If that is the case, if I choose any RDBMS(MSSQL, ORACLE, MYSQL and so on) as database to store the data which is coming from Asp.Net Web Application and we need to utilize this data to display different type of transactional functionalities, DashBoards, Reports and so on in that same web Application.
As per the requirement, the database size will grow 30 TeraBytes every year and web application is going to use this data for real time processing. But, performance is very very important for the web application.

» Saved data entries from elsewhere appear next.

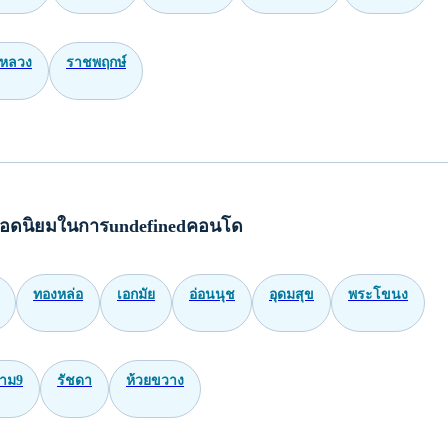
หลวง
ราชพฤกษ์
อดนิยมในการundefinedคอนโด
ทองหล่อ
เอกมัย
อ่อนนุช
อุดมสุข
พระโขนง
าม9
รัชดา
ห้วยขวาง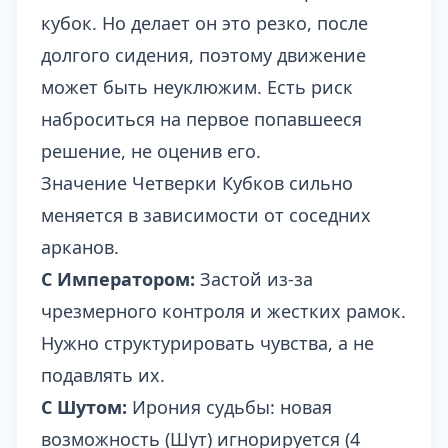
кубок. Но делает он это резко, после
долгого сидения, поэтому движение
может быть неуклюжим. Есть риск
наброситься на первое попавшееся
решение, не оценив его.
Значение Четверки Кубков сильно
меняется в зависимости от соседних
арканов.
С Императором:
Застой из-за
чрезмерного контроля и жестких рамок.
Нужно структурировать чувства, а не
подавлять их.
С Шутом:
Ирония судьбы: новая
возможность (Шут) игнорируется (4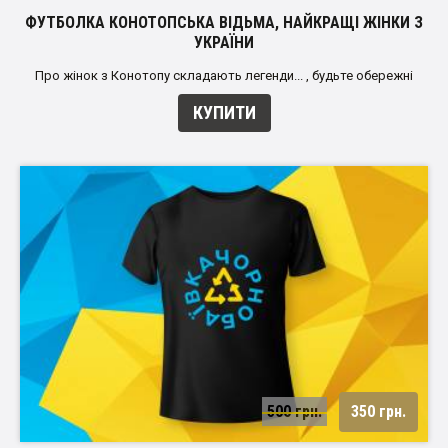
ФУТБОЛКА КОНОТОПСЬКА ВІДЬМА, НАЙКРАЩІ ЖІНКИ З
УКРАЇНИ
Про жінок з Конотопу складають легенди... , будьте обережні
КУПИТИ
500 грн.
350 грн.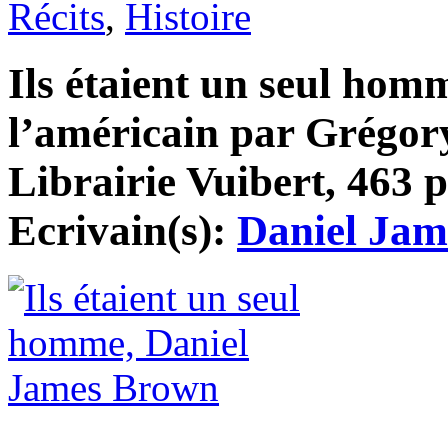
Récits
,
Histoire
Ils étaient un seul homm
l’américain par Grégor
Librairie Vuibert, 463 p
Ecrivain(s):
Daniel Ja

So, I have the following questions in this regards,
1. What database would be the right fit for this? which database will give good performance to deal with large volume of real time data? (We are going to fetch the data from more than 100 tera Bytes of data to display the reports/dashboards in a real world web application, All and all I could say that, the Asp.Net web application is going to use this data to display dashboards and so on, at the same time the same application is going to write the data to the database tables.)
2. How about the NoSQL(HBASE/CASSANDRA)? Can we use these NOSQL databases as backend to interact with Asp.Net Web Application? If Yes, how would be the performance of web application?(As I mentioned earlier, our web application should do retrieval/updates/inserts and deletes as link RDBMS database...Is this possible in HBASE/Cassandra?)

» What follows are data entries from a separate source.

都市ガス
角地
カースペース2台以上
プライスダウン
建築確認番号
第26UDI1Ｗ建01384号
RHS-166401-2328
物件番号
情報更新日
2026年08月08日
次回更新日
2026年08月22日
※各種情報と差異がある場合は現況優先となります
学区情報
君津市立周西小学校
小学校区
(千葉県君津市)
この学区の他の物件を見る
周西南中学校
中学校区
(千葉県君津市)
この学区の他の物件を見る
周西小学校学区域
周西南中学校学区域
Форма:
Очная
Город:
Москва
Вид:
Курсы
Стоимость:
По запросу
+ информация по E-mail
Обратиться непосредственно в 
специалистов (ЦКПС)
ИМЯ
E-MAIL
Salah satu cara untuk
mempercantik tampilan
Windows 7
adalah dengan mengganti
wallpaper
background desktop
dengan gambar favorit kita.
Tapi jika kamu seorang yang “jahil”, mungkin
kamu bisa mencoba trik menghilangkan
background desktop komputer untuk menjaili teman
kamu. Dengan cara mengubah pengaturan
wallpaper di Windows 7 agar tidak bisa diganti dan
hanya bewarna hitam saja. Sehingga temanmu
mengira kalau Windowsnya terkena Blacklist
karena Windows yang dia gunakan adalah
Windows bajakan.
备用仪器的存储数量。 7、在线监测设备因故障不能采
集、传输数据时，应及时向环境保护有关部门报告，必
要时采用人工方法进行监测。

3. Which one will be the right choice (HBASE/CASSANDRA) for retrieval/Inserts/Updates/Deletes through web application?
4. I am not sure is there any other way in RDBMS to handle this large amount of data by maintaining 2 servers(OLTP/OLAP)? If yes, how can we do that? please suggest and help us on this...if possible share any link
You can pick HBase/Cassandra based on your application type of queries you are going to use in the application for dashboards/reports. Write performance is better in both HBase/Cassandra. HBase performs very well for range or point queries. You can try HBase and Phoenix combo for simplifying your application development.

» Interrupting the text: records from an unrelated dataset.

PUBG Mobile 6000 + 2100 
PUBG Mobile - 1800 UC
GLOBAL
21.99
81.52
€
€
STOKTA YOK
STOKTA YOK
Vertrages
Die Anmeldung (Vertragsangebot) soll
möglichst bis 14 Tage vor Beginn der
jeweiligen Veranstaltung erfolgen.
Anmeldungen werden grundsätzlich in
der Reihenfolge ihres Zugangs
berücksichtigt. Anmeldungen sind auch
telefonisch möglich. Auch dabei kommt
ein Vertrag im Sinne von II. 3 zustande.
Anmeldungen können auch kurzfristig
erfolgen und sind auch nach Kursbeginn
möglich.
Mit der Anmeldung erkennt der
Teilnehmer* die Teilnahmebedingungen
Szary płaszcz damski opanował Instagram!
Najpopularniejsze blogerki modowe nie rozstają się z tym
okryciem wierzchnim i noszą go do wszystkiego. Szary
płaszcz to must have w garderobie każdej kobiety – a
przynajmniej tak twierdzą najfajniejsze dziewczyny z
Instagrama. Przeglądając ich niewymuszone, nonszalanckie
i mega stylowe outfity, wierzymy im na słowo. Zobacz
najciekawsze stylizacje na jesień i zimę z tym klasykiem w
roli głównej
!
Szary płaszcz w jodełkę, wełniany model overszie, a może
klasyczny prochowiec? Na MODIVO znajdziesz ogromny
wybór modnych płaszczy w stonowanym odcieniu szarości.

Also you can try Phoenix ODBC driver
or .net driver
For C# and .NET
For C# Spark
Do you have to use ASP.NET? Can you move to Java Spring? Scala Play? Scala Spray? NodeJS Express? Ruby on Rails? All of these scale better and run on multiple platforms.
Most people store web data to RDBMS like Postgresql and then ingest the data into HDFS and HBase via NiFi, Sqoop, Flume and other tools. Then you run your BI, Zeppelin, Deep Learning, Machine Learning, Spark and analytics workloads on your Hadoop based data lake.